# Description of the task:
Each record is to be copied exactly as written.

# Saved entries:

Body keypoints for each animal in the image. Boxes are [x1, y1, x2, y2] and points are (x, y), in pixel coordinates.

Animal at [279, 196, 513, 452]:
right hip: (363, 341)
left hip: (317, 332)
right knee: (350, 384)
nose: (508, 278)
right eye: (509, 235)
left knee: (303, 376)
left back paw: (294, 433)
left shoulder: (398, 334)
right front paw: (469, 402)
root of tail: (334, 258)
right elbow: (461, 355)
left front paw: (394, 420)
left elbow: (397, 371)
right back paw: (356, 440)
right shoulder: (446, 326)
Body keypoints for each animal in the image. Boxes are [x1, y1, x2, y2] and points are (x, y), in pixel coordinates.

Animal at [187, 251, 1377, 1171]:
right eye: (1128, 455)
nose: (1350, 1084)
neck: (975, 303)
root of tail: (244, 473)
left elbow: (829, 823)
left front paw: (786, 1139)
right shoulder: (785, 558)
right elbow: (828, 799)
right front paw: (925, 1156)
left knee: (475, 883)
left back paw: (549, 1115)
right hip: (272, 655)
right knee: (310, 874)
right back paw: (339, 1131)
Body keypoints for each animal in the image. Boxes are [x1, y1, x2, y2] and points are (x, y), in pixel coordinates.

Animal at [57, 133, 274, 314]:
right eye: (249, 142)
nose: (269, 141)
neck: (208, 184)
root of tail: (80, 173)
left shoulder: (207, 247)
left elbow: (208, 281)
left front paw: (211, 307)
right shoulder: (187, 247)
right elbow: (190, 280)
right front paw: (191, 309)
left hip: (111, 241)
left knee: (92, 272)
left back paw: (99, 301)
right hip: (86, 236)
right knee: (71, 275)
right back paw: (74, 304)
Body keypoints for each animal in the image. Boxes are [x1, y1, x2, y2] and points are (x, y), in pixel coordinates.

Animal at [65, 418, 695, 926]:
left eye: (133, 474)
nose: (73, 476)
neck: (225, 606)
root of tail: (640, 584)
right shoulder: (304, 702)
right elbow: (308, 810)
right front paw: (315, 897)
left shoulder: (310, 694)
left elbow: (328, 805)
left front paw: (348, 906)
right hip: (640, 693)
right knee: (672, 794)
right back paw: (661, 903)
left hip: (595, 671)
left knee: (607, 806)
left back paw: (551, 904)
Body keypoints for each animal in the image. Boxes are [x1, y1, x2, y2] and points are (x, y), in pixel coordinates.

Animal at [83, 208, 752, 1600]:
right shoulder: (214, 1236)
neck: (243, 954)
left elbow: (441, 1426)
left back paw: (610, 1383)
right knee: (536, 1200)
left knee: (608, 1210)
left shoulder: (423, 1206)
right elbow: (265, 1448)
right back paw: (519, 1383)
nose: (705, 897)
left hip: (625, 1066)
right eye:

# Answer to this problem:
Body keypoints for each animal in the image. Boxes are [x1, y1, x2, y2] and points are (x, y), in pixel coordinates.

Animal at [279, 196, 513, 452]:
right hip: (363, 341)
left hip: (317, 332)
right knee: (350, 384)
nose: (508, 278)
right eye: (509, 235)
left knee: (303, 376)
left back paw: (294, 433)
left shoulder: (398, 334)
right front paw: (469, 402)
root of tail: (334, 258)
right elbow: (461, 355)
left front paw: (394, 420)
left elbow: (397, 371)
right back paw: (356, 440)
right shoulder: (446, 326)
Body keypoints for each animal in the image. Boxes are [x1, y1, x2, y2] and points are (x, y), in pixel coordinates.

Animal at [187, 251, 1377, 1171]:
right eye: (1128, 455)
nose: (1350, 1084)
neck: (975, 303)
root of tail: (244, 473)
left elbow: (829, 823)
left front paw: (786, 1139)
right shoulder: (785, 558)
right elbow: (828, 799)
right front paw: (925, 1156)
left knee: (475, 883)
left back paw: (549, 1115)
right hip: (272, 655)
right knee: (310, 874)
right back paw: (339, 1131)
Body keypoints for each animal in the image. Boxes are [x1, y1, x2, y2] and points are (x, y), in pixel coordinates.

Animal at [57, 133, 274, 314]:
right eye: (249, 142)
nose: (269, 141)
neck: (208, 184)
root of tail: (80, 173)
left shoulder: (207, 247)
left elbow: (208, 281)
left front paw: (211, 307)
right shoulder: (187, 247)
right elbow: (190, 280)
right front paw: (191, 309)
left hip: (111, 241)
left knee: (92, 272)
left back paw: (99, 301)
right hip: (86, 236)
right knee: (71, 275)
right back paw: (74, 304)
Body keypoints for each animal in the image. Boxes are [x1, y1, x2, y2] and points are (x, y), in pixel coordinates.

Animal at [65, 418, 695, 926]:
left eye: (133, 474)
nose: (73, 476)
neck: (225, 606)
root of tail: (640, 584)
right shoulder: (304, 702)
right elbow: (308, 810)
right front paw: (315, 897)
left shoulder: (310, 694)
left elbow: (328, 805)
left front paw: (348, 906)
right hip: (640, 693)
right knee: (672, 794)
right back paw: (661, 903)
left hip: (595, 671)
left knee: (607, 806)
left back paw: (551, 904)
Body keypoints for each animal in the image. Boxes are [x1, y1, x2, y2] and points are (x, y), in pixel coordinates.

Animal at [83, 208, 752, 1600]:
right shoulder: (214, 1236)
neck: (243, 954)
left elbow: (441, 1426)
left back paw: (610, 1383)
right knee: (536, 1200)
left knee: (608, 1210)
left shoulder: (423, 1206)
right elbow: (265, 1448)
right back paw: (519, 1383)
nose: (705, 897)
left hip: (625, 1066)
right eye:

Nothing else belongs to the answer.